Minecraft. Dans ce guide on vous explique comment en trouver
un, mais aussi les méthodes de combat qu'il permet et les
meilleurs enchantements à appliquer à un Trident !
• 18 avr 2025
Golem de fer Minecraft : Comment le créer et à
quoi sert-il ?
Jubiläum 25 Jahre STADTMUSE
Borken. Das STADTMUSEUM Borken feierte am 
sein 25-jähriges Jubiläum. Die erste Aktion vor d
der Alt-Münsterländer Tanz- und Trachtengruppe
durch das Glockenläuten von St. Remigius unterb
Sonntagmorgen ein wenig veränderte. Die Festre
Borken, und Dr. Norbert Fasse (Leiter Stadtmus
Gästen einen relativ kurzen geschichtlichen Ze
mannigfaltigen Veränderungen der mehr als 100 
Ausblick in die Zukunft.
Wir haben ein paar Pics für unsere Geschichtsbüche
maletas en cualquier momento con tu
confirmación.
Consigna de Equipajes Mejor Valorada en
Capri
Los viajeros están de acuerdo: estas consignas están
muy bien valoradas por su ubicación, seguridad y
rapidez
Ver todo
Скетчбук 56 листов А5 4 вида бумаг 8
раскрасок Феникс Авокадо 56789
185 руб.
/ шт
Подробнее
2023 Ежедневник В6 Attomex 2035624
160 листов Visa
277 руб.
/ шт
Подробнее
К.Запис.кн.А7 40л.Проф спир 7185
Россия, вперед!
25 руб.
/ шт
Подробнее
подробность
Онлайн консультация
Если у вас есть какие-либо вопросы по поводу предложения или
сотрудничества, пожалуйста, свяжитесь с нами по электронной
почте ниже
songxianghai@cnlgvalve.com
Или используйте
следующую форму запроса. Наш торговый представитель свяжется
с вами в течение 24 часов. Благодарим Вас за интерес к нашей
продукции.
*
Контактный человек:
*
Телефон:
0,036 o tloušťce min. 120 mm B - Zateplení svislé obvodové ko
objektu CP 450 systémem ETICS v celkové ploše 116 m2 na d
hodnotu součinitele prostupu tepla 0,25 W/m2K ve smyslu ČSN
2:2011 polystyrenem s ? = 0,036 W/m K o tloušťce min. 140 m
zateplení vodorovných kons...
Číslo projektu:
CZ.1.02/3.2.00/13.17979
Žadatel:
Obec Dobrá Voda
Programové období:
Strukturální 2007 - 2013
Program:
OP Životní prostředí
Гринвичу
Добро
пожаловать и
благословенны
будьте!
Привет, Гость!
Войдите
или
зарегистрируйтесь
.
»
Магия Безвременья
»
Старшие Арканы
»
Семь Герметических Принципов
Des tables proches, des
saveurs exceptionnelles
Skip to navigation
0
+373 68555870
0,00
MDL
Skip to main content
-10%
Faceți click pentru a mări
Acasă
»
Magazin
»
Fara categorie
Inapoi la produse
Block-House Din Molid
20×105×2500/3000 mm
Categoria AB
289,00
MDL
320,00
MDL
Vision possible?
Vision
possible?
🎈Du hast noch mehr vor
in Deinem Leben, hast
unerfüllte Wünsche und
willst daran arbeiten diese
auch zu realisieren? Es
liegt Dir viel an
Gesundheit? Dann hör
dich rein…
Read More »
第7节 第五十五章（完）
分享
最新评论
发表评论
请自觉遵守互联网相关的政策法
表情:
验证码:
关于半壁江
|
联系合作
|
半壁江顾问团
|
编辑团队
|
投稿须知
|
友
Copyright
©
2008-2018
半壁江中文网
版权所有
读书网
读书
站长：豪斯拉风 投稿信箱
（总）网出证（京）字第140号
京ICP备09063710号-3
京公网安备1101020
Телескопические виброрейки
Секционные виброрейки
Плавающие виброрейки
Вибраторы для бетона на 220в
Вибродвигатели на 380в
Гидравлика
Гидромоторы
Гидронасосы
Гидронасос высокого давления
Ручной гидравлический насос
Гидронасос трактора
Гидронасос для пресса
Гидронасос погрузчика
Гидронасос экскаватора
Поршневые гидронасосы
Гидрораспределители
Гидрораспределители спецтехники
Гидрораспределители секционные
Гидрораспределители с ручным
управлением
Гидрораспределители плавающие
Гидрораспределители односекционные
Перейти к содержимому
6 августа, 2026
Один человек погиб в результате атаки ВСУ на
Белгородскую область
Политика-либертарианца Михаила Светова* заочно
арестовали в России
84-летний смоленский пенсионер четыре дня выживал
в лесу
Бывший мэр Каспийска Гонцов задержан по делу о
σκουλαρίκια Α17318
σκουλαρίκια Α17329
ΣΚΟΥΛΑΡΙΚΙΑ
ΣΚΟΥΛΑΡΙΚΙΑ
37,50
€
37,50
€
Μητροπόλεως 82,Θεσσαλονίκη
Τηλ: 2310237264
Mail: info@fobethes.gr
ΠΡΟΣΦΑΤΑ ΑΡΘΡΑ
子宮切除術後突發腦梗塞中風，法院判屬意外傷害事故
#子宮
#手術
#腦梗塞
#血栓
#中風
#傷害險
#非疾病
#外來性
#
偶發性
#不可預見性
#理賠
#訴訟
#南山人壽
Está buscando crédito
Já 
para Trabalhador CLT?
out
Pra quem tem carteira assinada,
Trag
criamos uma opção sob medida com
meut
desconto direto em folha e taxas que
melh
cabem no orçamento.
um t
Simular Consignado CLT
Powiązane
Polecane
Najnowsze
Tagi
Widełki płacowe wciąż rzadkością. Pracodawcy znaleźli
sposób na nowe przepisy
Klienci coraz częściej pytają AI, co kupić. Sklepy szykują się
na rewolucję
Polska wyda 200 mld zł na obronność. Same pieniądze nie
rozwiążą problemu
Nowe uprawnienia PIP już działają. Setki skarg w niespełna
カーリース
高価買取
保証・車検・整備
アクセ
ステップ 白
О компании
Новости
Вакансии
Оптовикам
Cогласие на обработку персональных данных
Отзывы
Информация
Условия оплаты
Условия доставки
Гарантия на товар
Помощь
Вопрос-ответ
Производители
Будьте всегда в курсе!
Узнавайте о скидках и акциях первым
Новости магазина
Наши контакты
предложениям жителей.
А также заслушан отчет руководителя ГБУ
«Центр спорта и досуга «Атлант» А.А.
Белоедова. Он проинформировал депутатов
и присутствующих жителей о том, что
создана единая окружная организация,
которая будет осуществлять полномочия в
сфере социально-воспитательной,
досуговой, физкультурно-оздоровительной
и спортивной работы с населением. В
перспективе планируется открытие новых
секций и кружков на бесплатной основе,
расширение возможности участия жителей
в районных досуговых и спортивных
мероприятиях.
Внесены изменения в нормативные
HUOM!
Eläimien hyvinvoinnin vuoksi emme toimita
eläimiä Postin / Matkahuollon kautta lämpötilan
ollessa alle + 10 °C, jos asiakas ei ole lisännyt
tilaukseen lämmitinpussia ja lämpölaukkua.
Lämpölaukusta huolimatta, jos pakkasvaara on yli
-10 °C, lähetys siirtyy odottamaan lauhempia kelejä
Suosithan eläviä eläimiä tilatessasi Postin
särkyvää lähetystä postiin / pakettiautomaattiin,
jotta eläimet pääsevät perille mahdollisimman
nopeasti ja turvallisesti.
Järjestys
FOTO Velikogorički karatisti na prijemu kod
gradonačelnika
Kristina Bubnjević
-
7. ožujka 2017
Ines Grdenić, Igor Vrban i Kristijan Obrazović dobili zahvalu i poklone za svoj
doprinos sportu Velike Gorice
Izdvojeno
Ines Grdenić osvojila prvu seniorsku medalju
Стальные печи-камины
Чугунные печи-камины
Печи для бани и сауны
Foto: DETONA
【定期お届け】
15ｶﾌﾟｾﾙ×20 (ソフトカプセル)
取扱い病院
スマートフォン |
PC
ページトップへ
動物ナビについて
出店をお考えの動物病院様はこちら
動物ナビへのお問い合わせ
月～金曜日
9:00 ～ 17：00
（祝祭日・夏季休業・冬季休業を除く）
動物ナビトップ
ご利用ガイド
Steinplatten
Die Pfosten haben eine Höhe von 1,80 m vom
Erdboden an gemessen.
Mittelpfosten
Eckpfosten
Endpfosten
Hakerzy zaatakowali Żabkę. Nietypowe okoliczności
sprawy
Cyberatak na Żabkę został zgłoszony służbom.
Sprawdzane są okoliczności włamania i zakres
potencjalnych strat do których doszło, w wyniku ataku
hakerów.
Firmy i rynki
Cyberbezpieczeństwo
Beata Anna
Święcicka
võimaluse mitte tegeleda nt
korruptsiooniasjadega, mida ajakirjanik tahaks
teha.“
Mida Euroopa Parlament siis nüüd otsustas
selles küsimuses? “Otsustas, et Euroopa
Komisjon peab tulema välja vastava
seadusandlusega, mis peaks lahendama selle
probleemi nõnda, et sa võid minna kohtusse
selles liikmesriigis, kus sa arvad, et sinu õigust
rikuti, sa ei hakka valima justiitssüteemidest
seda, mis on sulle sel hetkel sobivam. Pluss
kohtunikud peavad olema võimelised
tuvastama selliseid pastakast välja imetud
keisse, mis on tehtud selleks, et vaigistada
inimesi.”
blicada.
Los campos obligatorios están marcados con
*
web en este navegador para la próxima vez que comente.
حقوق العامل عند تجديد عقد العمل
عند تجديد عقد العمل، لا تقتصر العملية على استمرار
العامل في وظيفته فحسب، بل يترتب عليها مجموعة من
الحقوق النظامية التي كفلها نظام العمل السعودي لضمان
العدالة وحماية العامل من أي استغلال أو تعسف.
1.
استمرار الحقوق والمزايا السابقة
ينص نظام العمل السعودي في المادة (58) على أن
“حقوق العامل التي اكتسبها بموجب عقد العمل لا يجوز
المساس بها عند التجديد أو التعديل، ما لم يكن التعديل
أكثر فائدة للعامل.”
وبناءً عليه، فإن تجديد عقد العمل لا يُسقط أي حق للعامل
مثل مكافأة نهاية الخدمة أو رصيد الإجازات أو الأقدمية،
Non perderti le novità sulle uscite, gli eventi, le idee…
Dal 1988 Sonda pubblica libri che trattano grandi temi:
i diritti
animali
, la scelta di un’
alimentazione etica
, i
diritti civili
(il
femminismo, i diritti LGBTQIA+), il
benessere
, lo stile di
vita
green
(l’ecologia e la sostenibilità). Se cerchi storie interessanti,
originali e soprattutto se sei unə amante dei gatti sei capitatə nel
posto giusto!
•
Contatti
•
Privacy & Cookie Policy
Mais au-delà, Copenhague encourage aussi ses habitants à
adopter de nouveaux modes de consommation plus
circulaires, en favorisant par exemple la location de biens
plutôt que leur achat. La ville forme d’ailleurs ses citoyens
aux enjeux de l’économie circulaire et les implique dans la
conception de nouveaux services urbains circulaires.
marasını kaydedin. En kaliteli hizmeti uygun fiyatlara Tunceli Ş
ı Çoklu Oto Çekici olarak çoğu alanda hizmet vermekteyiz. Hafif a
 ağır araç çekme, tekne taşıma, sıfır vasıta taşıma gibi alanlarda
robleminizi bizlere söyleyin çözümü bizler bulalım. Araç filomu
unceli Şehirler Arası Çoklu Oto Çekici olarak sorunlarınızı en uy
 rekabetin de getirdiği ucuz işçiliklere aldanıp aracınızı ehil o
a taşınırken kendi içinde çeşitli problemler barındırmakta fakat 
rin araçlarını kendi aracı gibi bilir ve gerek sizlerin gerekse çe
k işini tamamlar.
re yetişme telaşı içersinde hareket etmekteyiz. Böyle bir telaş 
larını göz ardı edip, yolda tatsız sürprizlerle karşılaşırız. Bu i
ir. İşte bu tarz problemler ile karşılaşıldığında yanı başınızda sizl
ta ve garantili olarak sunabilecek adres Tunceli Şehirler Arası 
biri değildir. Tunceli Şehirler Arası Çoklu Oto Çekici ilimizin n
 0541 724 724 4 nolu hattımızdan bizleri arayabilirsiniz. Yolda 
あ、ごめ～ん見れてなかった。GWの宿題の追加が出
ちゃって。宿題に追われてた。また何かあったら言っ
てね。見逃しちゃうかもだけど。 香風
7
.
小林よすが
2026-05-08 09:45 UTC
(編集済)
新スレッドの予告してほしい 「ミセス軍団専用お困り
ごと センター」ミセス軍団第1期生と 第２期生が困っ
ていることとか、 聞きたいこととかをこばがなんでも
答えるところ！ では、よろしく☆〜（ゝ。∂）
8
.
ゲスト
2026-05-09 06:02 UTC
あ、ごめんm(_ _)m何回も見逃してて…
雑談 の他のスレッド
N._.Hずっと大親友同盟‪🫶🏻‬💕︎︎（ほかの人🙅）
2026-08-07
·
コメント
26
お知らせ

——————————

TASK PROMPT:
For this exercise, repeat exactly the lines of the data above from the one with "وبناءً عليه، فإن" down to the one with "unceli Şehirler Arası Çoklu Oto Çekici olarak", both end lines included.

EXERCISE ANSWER:
وبناءً عليه، فإن تجديد عقد العمل لا يُسقط أي حق للعامل
مثل مكافأة نهاية الخدمة أو رصيد الإجازات أو الأقدمية،
Non perderti le novità sulle uscite, gli eventi, le idee…
Dal 1988 Sonda pubblica libri che trattano grandi temi:
i diritti
animali
, la scelta di un’
alimentazione etica
, i
diritti civili
(il
femminismo, i diritti LGBTQIA+), il
benessere
, lo stile di
vita
green
(l’ecologia e la sostenibilità). Se cerchi storie interessanti,
originali e soprattutto se sei unə amante dei gatti sei capitatə nel
posto giusto!
•
Contatti
•
Privacy & Cookie Policy
Mais au-delà, Copenhague encourage aussi ses habitants à
adopter de nouveaux modes de consommation plus
circulaires, en favorisant par exemple la location de biens
plutôt que leur achat. La ville forme d’ailleurs ses citoyens
aux enjeux de l’économie circulaire et les implique dans la
conception de nouveaux services urbains circulaires.
marasını kaydedin. En kaliteli hizmeti uygun fiyatlara Tunceli Ş
ı Çoklu Oto Çekici olarak çoğu alanda hizmet vermekteyiz. Hafif a
 ağır araç çekme, tekne taşıma, sıfır vasıta taşıma gibi alanlarda
robleminizi bizlere söyleyin çözümü bizler bulalım. Araç filomu
unceli Şehirler Arası Çoklu Oto Çekici olarak sorunlarınızı en uy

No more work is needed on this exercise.